Meet Yafei Wang: Advancing the field of statistics through collaborative problem-solving
Brad Grier - 24 April 2025

Yafei Wang, Assistant Professor in the Department of Mathematical and Statistical Sciences, 天涯社区. Photo supplied.
Yafei Wang currently holds the position of assistant professor within the Department of Mathematical and Statistical Sciences at the 天涯社区. In this role, she contributes to the department's efforts to address the evolving challenges facing the field of statistics.
Wang's research interests lie at the intersection of statistics and optimization, with a particular focus on developing methodologies for analyzing complex and structured massive data. This work has important real-world applications, such as assisting with the early diagnosis of Alzheimer's disease through the analysis of neuroimaging data. Prior to joining the 天涯社区, Wang served as a lecturer (assistant professor) at the Department of Mathematical Sciences at the University of Essex, where she honed her skills in statistical research and effective communication.
Meet Yafei Wang.
Tell us about your current role and the work you are involved in.
I am currently an assistant professor at the Department of Mathematical and Statistical Sciences in the Faculty of Science at the 天涯社区. Previously, I was a lecturer (assistant professor) at the Department of Mathematical Sciences of the University of Essex.
My research interest lies in the intersection of statistics and optimization, focusing mainly on the methodology of complex and structured massive data analysis and theoretical foundations of stochastic optimization.
What led you to pursue a career in your field?
The main reason I chose statistics is because of its feasibility and wide applicability and it can solve real problems. In addition, it allows me to work with researchers from different fields, such as clinics, psychology, operations control and so on, which makes me never get bored.
Was there a particular moment or influence that sparked your interest?
The particular moment that sparked my interest in functional data analysis was when I realized that functional data analysis can be used to analyze real-world neuroimaging data of Alzheimer's disease. I believe that this research area can help with diagnosis of Alzheimer's disease in its early stages and help many patients and their families suffering from this disease.
How does your work or research contribute to the high-level goals of your department or unit?
Statistics today faces the challenge from data-rich and complex environments and pressure from data science and machine learning. This requires statistical methods being more scalable and adaptive while providing theoretical and performance guarantees, and statisticians to be more independent and strong in problem-solving. My current research area is in line with such new requirements and can help the department with the design of new courses and student training programs.

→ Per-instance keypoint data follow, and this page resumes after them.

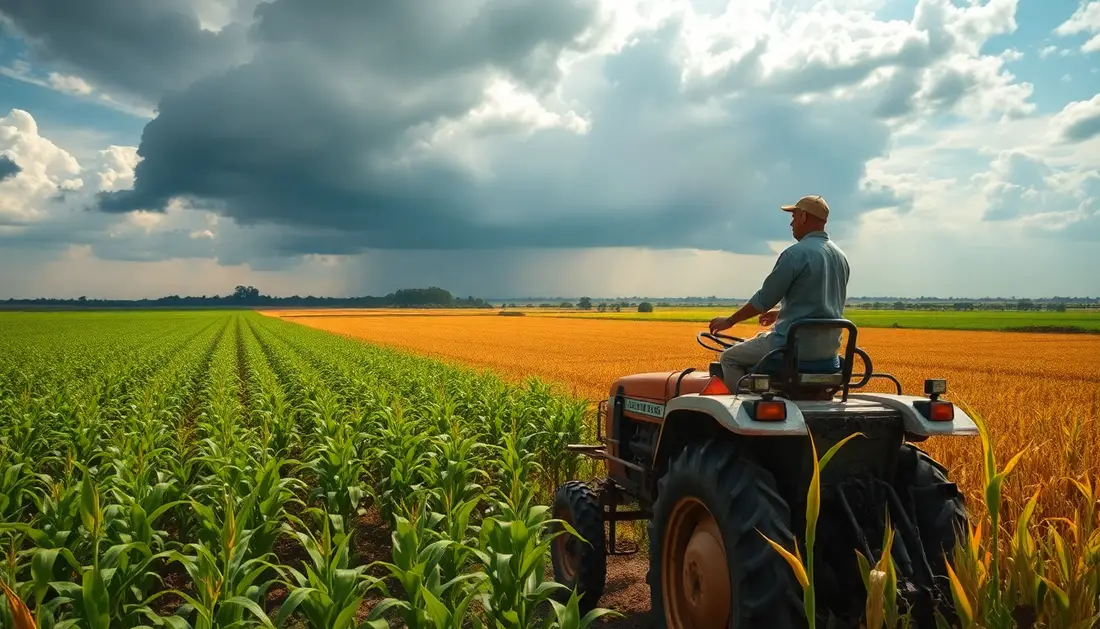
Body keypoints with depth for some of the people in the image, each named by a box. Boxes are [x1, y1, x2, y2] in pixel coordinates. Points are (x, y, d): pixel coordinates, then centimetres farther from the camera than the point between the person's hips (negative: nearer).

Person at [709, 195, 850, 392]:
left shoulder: (796, 253, -15)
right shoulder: (840, 257, 11)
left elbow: (764, 299, -12)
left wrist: (729, 321, 1)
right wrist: (780, 314, 29)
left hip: (798, 344, -9)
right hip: (829, 346, 9)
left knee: (729, 358, 9)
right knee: (760, 341, 32)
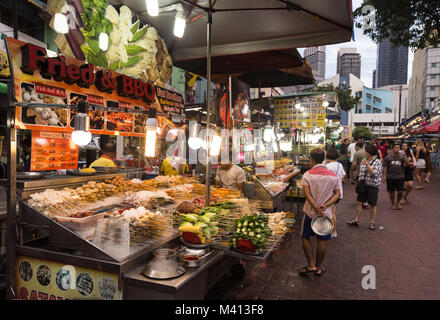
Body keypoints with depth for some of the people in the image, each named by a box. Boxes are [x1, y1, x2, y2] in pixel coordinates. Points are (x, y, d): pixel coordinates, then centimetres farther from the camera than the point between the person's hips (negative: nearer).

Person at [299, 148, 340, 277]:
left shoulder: (307, 175, -9)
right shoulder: (333, 176, -1)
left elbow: (307, 194, -18)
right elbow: (337, 194, -4)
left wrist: (317, 208, -20)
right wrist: (325, 206, -12)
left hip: (310, 212, -2)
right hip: (326, 213, 2)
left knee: (306, 238, 14)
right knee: (322, 241, 12)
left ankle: (311, 265, 14)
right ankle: (318, 268, 23)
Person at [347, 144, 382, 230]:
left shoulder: (377, 162, -9)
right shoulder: (363, 161, 7)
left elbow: (375, 174, -22)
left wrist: (367, 165, -23)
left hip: (373, 186, -5)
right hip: (363, 185, 5)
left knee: (372, 205, 6)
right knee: (358, 202, 5)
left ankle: (372, 222, 18)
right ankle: (356, 220, 14)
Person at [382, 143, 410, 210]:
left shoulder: (401, 157, 5)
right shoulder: (388, 157, 2)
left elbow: (408, 164, -5)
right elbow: (385, 167, 1)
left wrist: (405, 156, -17)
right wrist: (384, 176, -4)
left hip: (400, 177, 1)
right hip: (390, 177, -1)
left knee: (400, 191, 1)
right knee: (392, 191, 6)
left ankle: (398, 202, 26)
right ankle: (393, 204, 23)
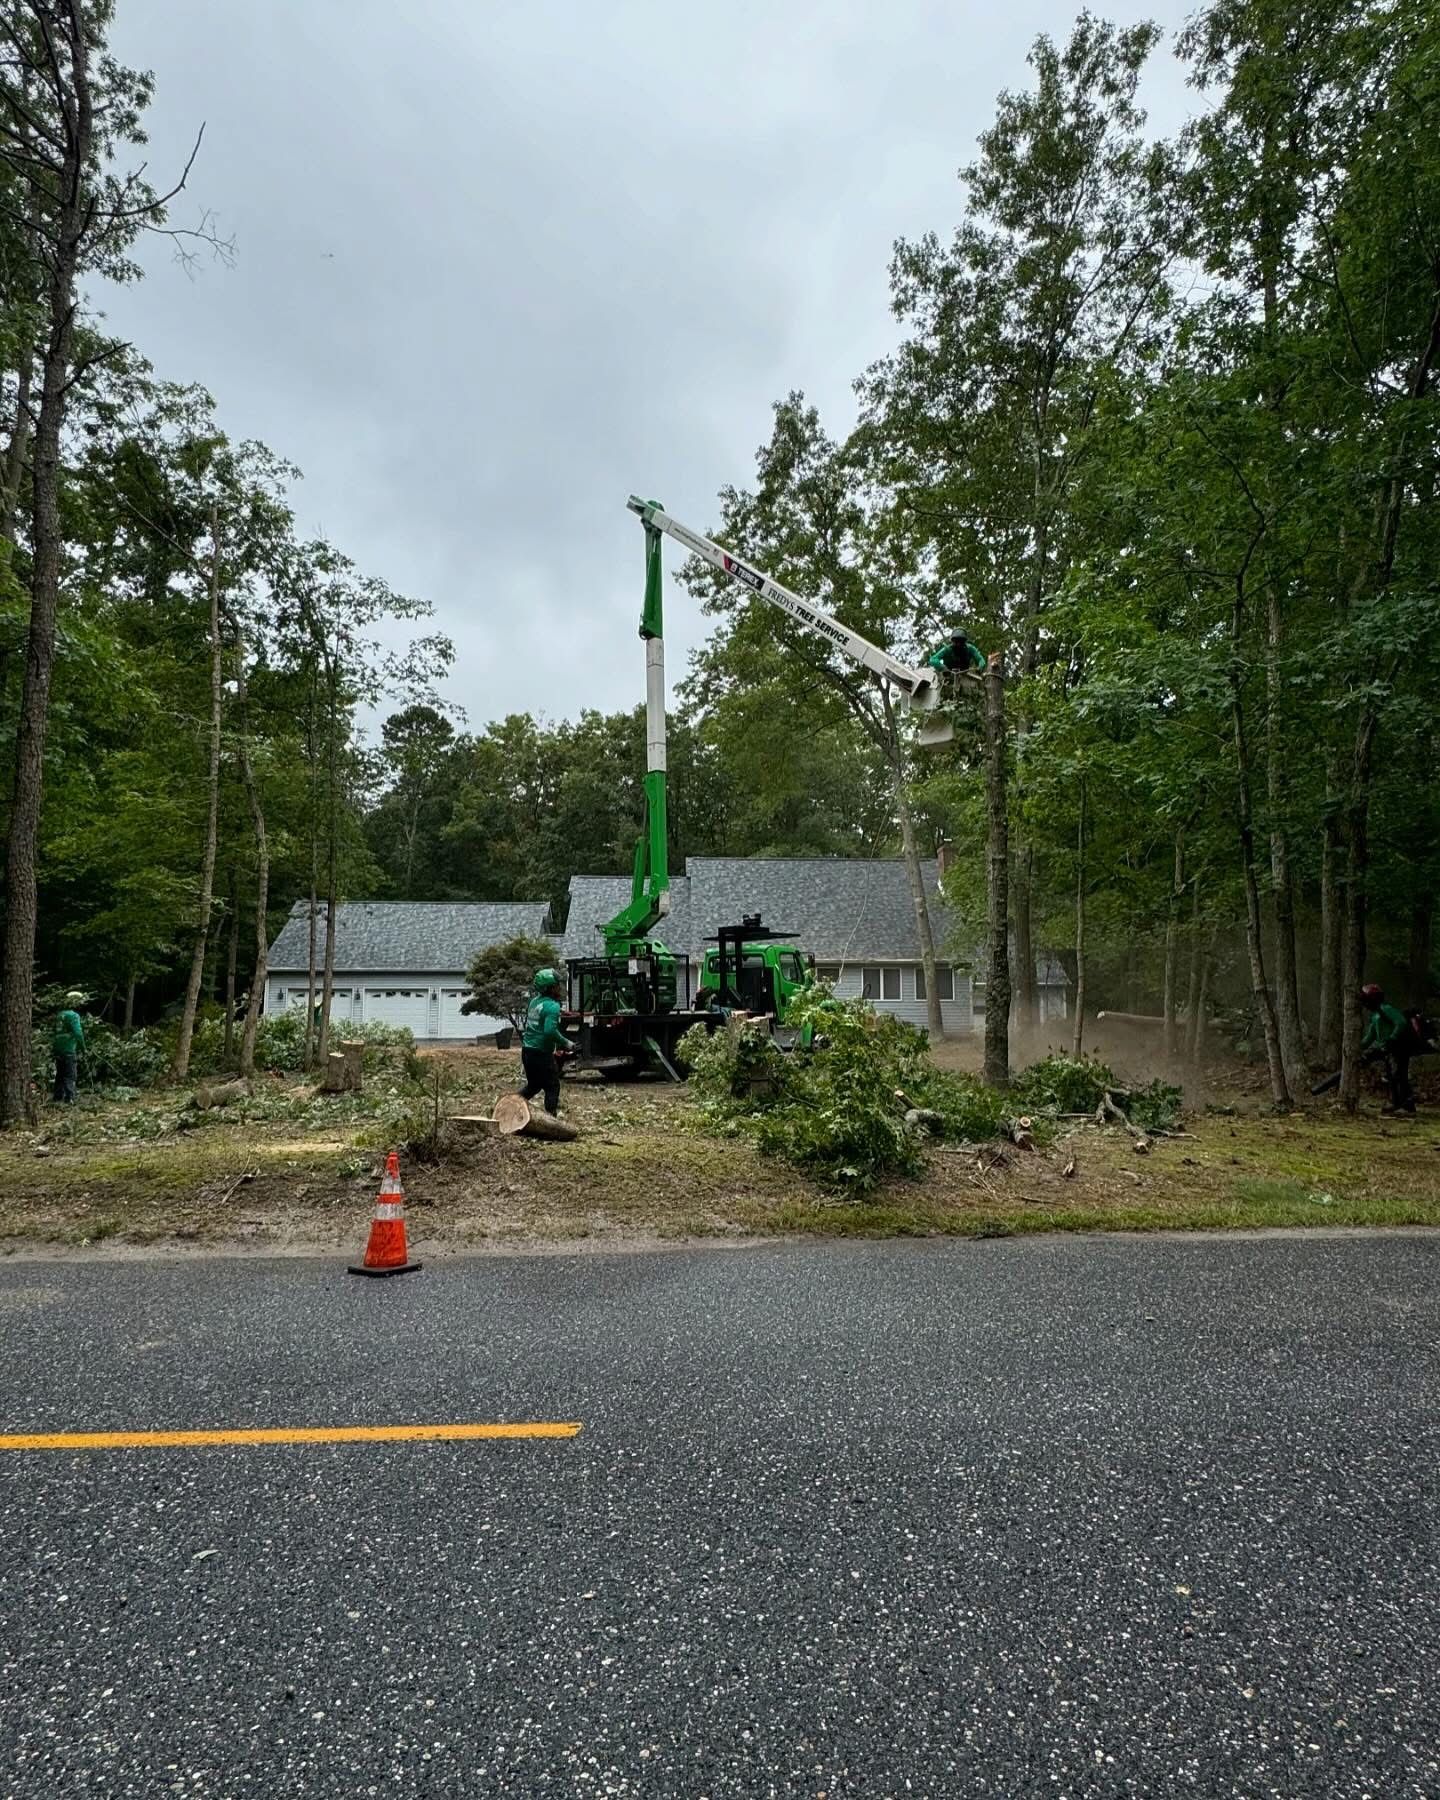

What do you find most rewarding about your job?
The most rewarding part of being a statistician is helping people make informed decisions, ranging from personal decisions to critical decisions made by governments, companies, etc. Specifically, it can help identify the problems, design and monitor progress, predict cause and effect, draw conclusions and design the decision.
Can you share a project or initiative you are particularly proud of? What was its impact?
One of my proudest works is “M-estimation for varying coefficient models with a functional response in a reproducing kernel Hilbert space”. This work has been accepted by Bernoulli. We propose an M-estimation framework for the varying-coefficient model with a functional response that encompasses both mean and quantile regression. What needs to be highlighted is that the proposed methodology can be used to quantify the regions related to Alzheimer's disease and, in particular, can help with diagnosis of Alzheimer's disease in its early stages.
What skills or experiences have been most valuable to you in your work?
I find that the most valuable skill is communication. When I was a student, I was mainly focused on developing theory and methodology, with less attention to communication. And I realized that communication is also important. Effective communication skills are not only aimed at communicating effectively with peers, but also with general audiences. On the one hand, as a statistician I need to be able to explain statistical concepts, problems, and motivations to colleagues. Effective communication skills can help to make this discussion smoother and more effective. On the other hand, when working with researchers with little or no expertise in statistics, I need to be able to explain the analyses, models and results in a way that is accessible to a general audience. Poor communication skills could lead to misunderstanding the requests, misinterpreting the results or, more importantly, misleading conclusions.
How do you stay current with advancements and new trends in your field?
One of the effective ways I find to stay with current advancements and new trends is by attending workshops and conferences in statistics and other relevant research areas. These can help me stay updated with what the currently emerging research areas and new developments are. Also, exploration of the funding opportunity can also help as it represents what problem faced and needed to be solved by the company, government, etc. Cooperation with researchers from other areas is also an important way, which can let me know what problems are most important and how we can play a role in helping solve the problem.
What is one thing that people would be surprised to know about you?
Quite a few of my colleagues know that I am good at planting. I was raised in a town, and I helped my family with planting vegetables, fruit, etc. when I was a child. Currently, I plant garlic, leeks and lettuce at home.